Но этим утром, сидя в одиночестве в саду посреди дрожащего колыхания розового и зеленого, оранжевого и сиреневого, Жозефина не просто наслаждалась: она собиралась спросить книгу, как ей быть дальше, и попросить совета у отца.
Когда на небе не было звезд и маленькая звездочка на самом краю ковша Большой Медведицы не была видна и не могла ей подмигнуть в случае чего, Жозефина обращалась к книгам. Они заменяли ей звездное небо. Она задавала вопрос, тыкала наугад пальцем и читала фразу-ответ на свой вопрос.
Иногда хватало одного-единственного слова. Иногда попадалась подходящая фраза. Вот уже несколько дней чаще всего под ее палец попадалось слово «половина».
Половина, половина… Что за половина?
Она пыталась понять. «Я нашла свою половину в лице Филиппа? Я на половине пути? Я наполовину счастлива?»
На этот раз в саду «Палаццо Равицца» ее палец натолкнулся на словосочетание «большое семейство». Она улыбнулась. Нельзя сказать, чтобы они составляли большое семейство, она да Филипп. Трое детей на двоих – это не то чтобы большая команда чад и домочадцев.
Она начала сначала – опять слово «семья».
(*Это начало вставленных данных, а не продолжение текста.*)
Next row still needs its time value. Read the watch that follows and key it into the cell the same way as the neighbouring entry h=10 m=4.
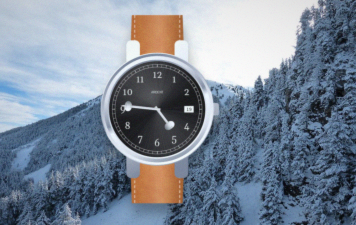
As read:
h=4 m=46
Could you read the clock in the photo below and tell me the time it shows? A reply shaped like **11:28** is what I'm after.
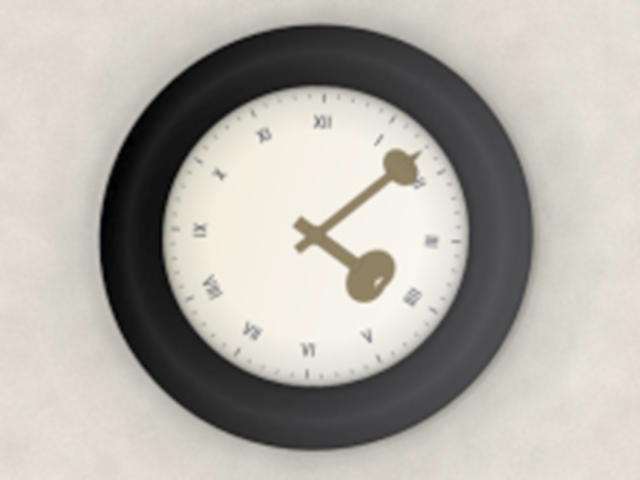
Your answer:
**4:08**
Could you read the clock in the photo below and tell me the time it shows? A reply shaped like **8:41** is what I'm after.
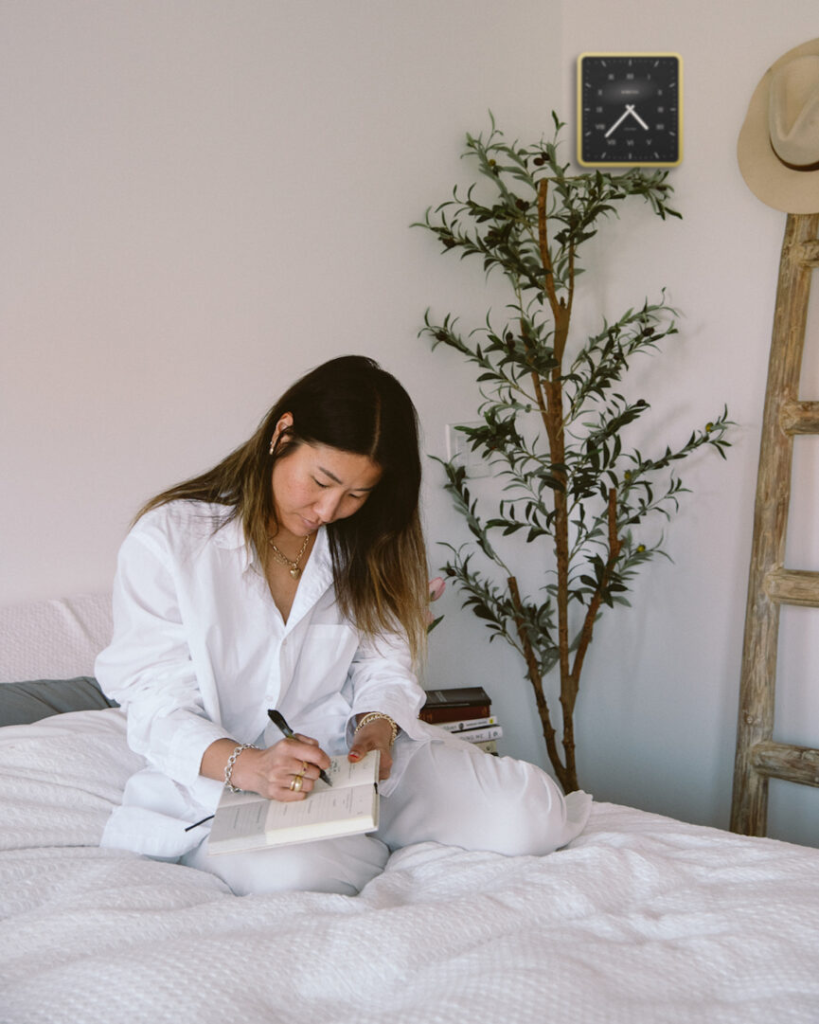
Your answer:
**4:37**
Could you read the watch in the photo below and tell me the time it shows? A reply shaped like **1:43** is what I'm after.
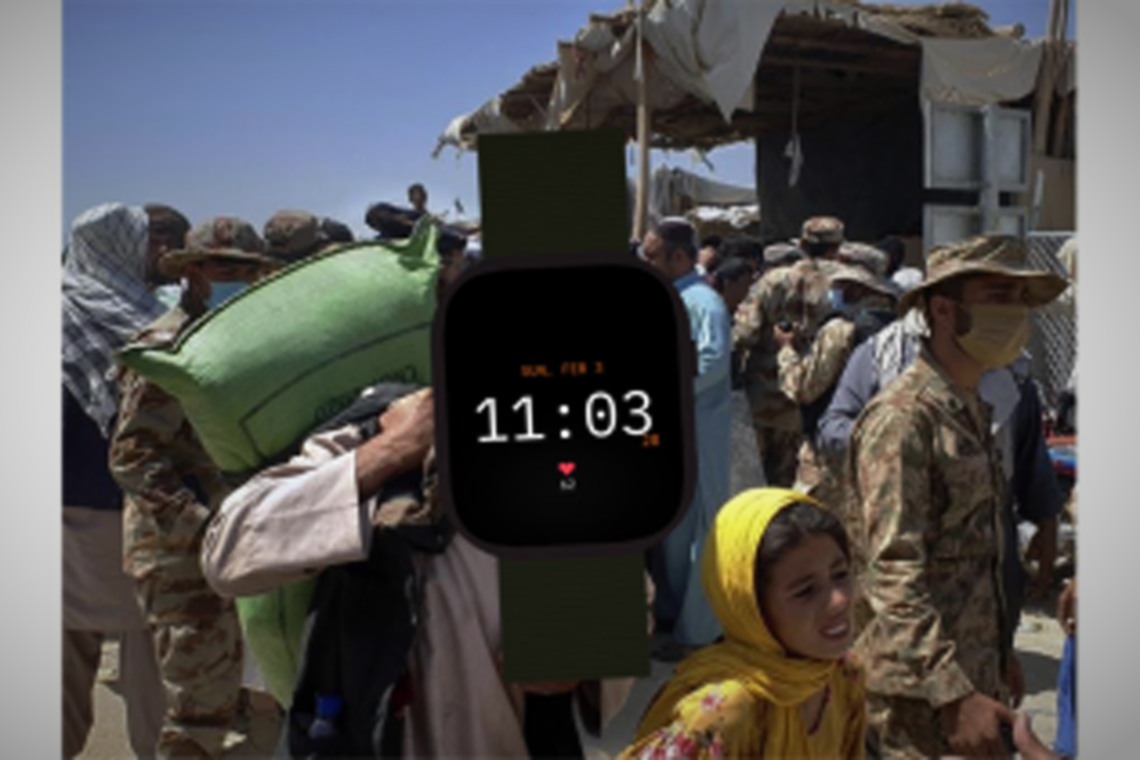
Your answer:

«Ладно, – подумала она, – значит, это история семьи».
Она начала сначала и опять попала на слово «половина». «Ничего себе! – воскликнула она. – Половина семьи? Ну ладно, последняя попытка. Это все как-то смутно, я ничего уже не понимаю». Она закрыла глаза, поводила пальцем в воздухе, внутренне собралась, опустила палец на страницу и… прочла слово «сестра».
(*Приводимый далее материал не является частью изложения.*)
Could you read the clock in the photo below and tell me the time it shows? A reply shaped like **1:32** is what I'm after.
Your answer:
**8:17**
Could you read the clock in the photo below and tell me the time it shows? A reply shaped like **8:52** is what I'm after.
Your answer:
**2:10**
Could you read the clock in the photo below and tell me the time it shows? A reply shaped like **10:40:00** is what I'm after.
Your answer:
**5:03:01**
Жозефина побледнела. Семья, половина, сестра. Возможно ли, чтобы с ней говорил не папа, а Ирис? Ирис, которая появляется в витринах, которая напоминает ей, что она лишь наполовину любима Филиппом, что он помнит о другой?
Она уже собиралась в последний раз провести гадание, как вдруг услышала шаги Филиппа по гравию. И захлопнула книгу.
– Все хорошо? – спросила она, пытаясь скрыть замешательство.
Семья, половина, сестра. Семья, половина, сестра.
– Да. Полный порядок. Гвендолин отлично управляет конторой. И еще я звонил Бекке. На Мюррей-Гроу тоже все хорошо. Она передала тебе привет и поцелуи. Ты готова?
– А куда мы едем?
– В Ареццо. Я знаю там один маленький ресторанчик, владельцы которого давно вызывают мое любопытство. Посмотрим, насколько ты проницательна, удастся ли тебе открыть тайну одной парочки.
А все потому, что они не жили вместе.
Все потому, что она почти ничего не знала о его жизни в Лондоне. Или знала что-то, что он хотел ей показать, что она успевала захватить за время уик-эндов, таких, увы, коротких. «Евростар» в пятницу вечером, «Евростар» в воскресенье в конце дня.
Потому что она уехала жить в Париж.
Потому что однажды она решила вернуться во Францию. Уехать от Монтегю-сквера, от Бекки, Александра, от Анни.
И от Филиппа.
Это было в одну из пятниц в апреле.
Уже около семи месяцев Жозефина и Зоэ жили в Лондоне.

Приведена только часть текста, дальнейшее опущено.